### Given passage
((
A great change occurred in Emerson’s thought in his later life, as can be demonstrated in the essay “Fate.” Whereas freedom and optimism were emphasized in his early life, fate and limitation eventually became his great concern. Having, in his later life, read much oriental literature, which greatly emphasizes the power of fate, Emerson felt it necessary to reckon with this subject and include it in his thought.
Unlike his earlier essays, which nearly always begin with an optimistic trust in the potentiality of the self, “Fate” begins with an emphasis on obstacles, which are described as immovable and which individuals would inevitably experience in their attempts to achieve goals. To avoid the misunderstanding that he has radically changed his view regarding the grand nature of humankind, which had been effectively advocated during most of his life, Emerson affirms the importance of liberty immediately after his opening statement on the significance of fate.
))
### Given instruction
In the passage on Emerson's later thought, can you write out everything from "Unlike his earlier" down to "significance of fate.", swapping "obstacles" for "barriers"?

### Extracted information
((
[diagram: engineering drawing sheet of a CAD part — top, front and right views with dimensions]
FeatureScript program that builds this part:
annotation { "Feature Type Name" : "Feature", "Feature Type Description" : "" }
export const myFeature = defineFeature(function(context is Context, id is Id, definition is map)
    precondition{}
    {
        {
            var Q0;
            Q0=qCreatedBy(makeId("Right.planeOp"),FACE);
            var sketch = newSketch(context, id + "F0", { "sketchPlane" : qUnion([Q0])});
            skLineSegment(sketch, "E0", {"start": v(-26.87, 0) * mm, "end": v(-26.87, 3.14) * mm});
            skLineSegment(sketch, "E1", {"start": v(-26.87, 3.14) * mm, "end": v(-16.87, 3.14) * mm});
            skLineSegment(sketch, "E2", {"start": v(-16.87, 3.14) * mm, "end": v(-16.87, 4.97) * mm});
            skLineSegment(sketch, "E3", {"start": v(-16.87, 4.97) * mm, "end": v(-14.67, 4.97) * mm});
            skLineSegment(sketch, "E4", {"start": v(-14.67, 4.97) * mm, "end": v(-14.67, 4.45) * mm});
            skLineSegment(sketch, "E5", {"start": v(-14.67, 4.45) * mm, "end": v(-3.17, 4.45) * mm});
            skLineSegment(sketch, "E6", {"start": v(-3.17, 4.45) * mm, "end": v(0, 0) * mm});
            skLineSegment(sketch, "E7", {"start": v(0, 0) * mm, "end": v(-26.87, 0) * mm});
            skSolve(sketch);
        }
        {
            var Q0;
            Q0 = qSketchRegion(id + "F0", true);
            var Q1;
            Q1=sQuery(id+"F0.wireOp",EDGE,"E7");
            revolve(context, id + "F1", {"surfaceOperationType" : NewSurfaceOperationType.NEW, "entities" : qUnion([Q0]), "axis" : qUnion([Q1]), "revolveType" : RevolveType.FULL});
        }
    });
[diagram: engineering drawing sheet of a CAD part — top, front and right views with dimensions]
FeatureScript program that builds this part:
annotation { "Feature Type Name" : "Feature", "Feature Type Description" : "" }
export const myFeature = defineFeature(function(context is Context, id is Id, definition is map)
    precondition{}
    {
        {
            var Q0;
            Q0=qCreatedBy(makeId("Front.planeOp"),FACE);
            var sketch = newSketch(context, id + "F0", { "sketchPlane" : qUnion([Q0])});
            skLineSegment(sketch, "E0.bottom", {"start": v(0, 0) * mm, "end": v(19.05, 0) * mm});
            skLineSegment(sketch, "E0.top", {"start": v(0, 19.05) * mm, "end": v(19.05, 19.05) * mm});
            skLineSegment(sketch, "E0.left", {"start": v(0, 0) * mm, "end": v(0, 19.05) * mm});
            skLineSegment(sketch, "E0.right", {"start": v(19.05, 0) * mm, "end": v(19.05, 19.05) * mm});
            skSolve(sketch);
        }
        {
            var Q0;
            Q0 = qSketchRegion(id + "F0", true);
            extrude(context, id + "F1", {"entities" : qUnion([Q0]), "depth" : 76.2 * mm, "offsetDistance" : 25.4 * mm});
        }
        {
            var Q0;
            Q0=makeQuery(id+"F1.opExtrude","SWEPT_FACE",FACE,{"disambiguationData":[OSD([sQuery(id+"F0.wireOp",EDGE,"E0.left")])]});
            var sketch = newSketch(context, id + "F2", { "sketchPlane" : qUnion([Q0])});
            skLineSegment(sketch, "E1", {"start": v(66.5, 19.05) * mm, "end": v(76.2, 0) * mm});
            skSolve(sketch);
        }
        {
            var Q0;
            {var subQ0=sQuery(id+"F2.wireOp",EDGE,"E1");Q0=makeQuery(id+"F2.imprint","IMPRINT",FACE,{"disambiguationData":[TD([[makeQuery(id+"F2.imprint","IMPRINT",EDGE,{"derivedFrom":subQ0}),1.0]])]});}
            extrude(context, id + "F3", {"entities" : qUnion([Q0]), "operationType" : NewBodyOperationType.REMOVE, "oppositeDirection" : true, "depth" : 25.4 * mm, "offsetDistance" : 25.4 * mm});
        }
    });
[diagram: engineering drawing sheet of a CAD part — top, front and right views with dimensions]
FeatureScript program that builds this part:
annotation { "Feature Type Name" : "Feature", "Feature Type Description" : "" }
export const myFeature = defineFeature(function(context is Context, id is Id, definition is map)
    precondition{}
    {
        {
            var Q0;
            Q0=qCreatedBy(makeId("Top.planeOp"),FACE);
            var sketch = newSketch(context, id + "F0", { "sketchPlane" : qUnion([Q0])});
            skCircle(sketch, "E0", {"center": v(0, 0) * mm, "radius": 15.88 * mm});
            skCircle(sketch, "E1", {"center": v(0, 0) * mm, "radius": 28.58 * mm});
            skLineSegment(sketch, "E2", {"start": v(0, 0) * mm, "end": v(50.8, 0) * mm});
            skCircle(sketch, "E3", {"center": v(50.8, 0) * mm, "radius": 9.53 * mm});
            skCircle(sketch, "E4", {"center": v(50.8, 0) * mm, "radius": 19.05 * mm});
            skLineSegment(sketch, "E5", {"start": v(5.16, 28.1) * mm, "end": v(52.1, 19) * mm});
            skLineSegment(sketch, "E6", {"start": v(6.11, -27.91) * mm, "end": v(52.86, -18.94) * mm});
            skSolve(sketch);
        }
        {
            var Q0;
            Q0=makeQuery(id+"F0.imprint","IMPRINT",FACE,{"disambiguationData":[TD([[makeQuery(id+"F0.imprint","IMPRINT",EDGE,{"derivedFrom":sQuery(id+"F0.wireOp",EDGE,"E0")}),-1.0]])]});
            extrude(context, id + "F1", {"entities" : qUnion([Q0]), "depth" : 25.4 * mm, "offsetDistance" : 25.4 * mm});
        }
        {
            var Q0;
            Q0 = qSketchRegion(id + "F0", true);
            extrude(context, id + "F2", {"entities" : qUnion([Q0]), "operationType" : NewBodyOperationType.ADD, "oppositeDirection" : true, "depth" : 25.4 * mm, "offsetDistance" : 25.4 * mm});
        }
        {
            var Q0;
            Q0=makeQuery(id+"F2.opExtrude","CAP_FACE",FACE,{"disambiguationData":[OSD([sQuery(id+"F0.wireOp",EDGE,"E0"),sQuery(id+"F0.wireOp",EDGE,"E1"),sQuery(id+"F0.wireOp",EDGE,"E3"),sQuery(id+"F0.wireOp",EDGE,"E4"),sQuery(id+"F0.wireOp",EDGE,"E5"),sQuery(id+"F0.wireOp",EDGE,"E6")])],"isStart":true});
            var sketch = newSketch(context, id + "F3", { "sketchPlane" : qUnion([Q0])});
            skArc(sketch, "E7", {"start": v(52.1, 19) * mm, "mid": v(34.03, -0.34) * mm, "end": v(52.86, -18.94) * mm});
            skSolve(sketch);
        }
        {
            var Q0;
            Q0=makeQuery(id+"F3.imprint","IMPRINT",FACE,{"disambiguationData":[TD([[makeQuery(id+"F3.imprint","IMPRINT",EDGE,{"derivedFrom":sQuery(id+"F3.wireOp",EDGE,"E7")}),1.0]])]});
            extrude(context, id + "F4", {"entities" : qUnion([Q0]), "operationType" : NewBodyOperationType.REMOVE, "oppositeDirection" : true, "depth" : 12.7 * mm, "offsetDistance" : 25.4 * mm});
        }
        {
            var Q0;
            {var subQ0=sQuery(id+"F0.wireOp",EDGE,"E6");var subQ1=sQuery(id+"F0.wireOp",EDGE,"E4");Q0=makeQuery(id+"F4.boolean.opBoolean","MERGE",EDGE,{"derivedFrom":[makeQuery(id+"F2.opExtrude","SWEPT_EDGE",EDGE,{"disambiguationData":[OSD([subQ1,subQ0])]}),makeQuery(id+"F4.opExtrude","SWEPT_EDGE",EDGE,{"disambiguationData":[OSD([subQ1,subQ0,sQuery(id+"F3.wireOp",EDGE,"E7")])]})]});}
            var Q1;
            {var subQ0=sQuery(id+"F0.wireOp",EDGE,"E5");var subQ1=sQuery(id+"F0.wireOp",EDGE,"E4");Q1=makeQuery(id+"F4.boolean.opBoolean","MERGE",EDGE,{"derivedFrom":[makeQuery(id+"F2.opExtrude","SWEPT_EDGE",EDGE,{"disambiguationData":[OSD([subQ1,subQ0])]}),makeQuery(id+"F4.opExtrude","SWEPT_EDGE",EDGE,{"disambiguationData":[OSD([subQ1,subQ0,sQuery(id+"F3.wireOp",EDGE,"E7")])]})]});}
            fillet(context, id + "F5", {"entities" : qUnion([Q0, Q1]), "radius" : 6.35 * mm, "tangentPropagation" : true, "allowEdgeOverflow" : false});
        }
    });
))
### Exercise response
Unlike his earlier essays, which nearly always begin with an optimistic trust in the potentiality of the self, “Fate” begins with an emphasis on barriers, which are described as immovable and which individuals would inevitably experience in their attempts to achieve goals. To avoid the misunderstanding that he has radically changed his view regarding the grand nature of humankind, which had been effectively advocated during most of his life, Emerson affirms the importance of liberty immediately after his opening statement on the significance of fate.